Naruse: There are many books and media that introduce world culture or show pictures of beautiful scenery from around the world. But on the other hand, when you visit a travel agency or on online reservation site, they have very small amount of information, perhaps just a thin brochure. There is often no connection between motivating people to travel and the place (on a site) where users actually take action. We want to make these two points more seamlessly connected.

There are three categories on the website: “feel the world,” “know the world,” and “travel the world.”

Users can see curated content in the “feel the world” section and Talilabo’s own content in “know the world” section. They are planning to sell travel packages in the “travel the world” section, where they aim to monetize the business.

Kushi: Consider how Uber stands between users and taxi companies, and matches the supply and demand. But the important part is that Uber handles the payment part, and they can expand their business by utilizing a vast amount of payment information. We have not decided yet if we will get a license to run our own travel agency, or if we’ll tie up with other companies – but either way we believe handling users payment on our own is very important for business.

Co-founders of Tabilabo, Yuki Naruse (left) and Shotaro Kushi (right)
Co-founders of Tabilabo, Yuki Naruse (left) and Shotaro Kushi (right)

The company will target users ranging from their late teens to early thirties, or digital natives to be more specific. They want to attract not only those who have a great interest in travel, but also those who haven’t travelled much before. I expected to hear they were targetting people earning above a certain salary, but they have a different approach. They’ll try to change the way people decide to go travelling.

600K pageviews 10 days after launch

The user interface of Tabilabo is very similar to that of US-based digital news site Quartz. It implements some promising aspects from other successful cases both inside and outside Japan.

Naruse: Currently we post about two articles a day, but we always have dozens of articles in stock.

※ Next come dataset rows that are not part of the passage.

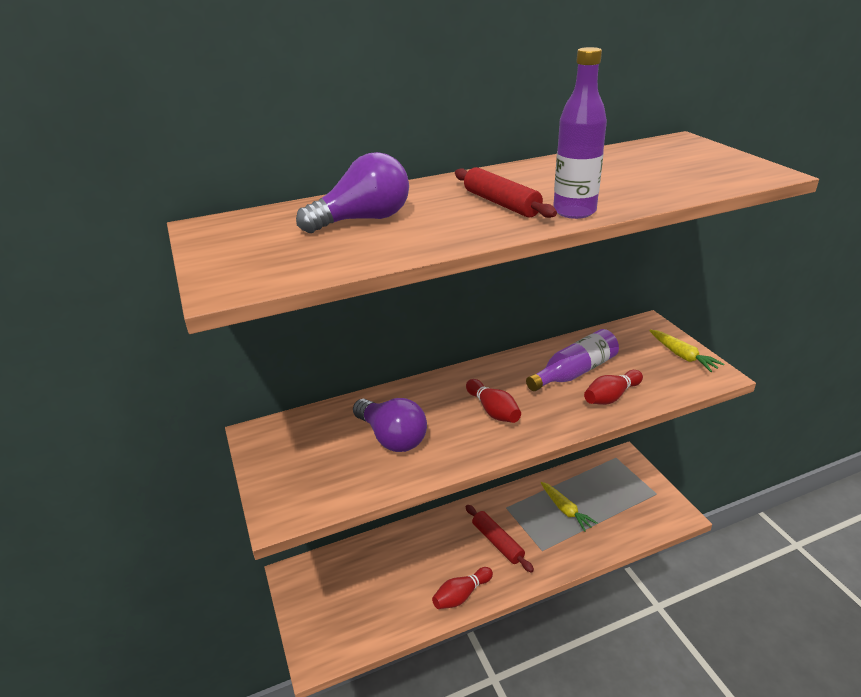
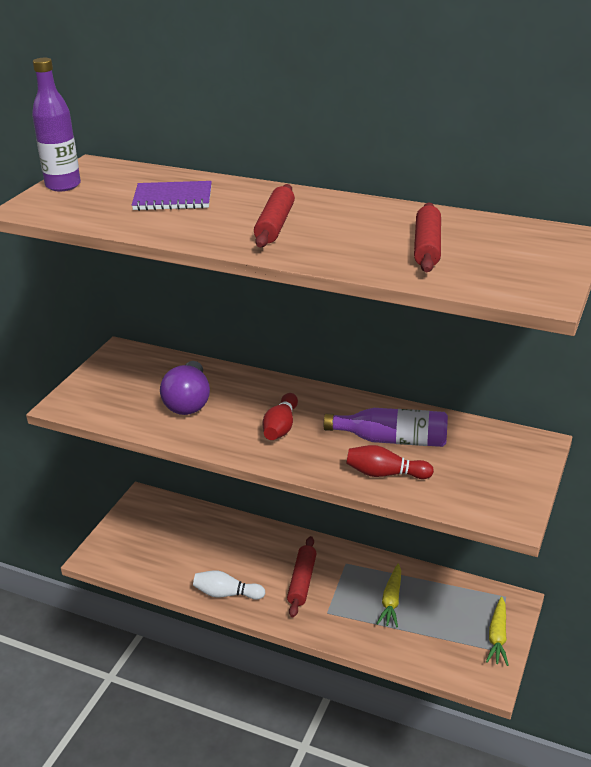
camera: 45 degrees right, 0 degrees up
(363, 220) = (173, 198): purple light bulb -> purple notebook
(461, 595) = (226, 594): red bowling pin -> white bowling pin
(574, 211) = (302, 253): purple bottle -> purple bottle (63, 185)
(634, 175) = (427, 247): none -> red rolling pin
(682, 356) = (513, 485): yellow carrot -> yellow carrot (497, 636)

We believe that the titles of articles are very important to reach as many readers as possible, so we get support from 120 people we called “ambassadors” who choose the best title out of about 50 ideas for articles.

Only 10 days after their February 22 launch, they reached 600,000 pageviews. They hope to eventually reach 100 million monthly pageviews.

The company plans to reach an exit resulting in billions of yen in about two years. They are currently looking at possibilities of fundraise from a few angel investors, so don’t be surprised if we bring you more good news from them in the near future.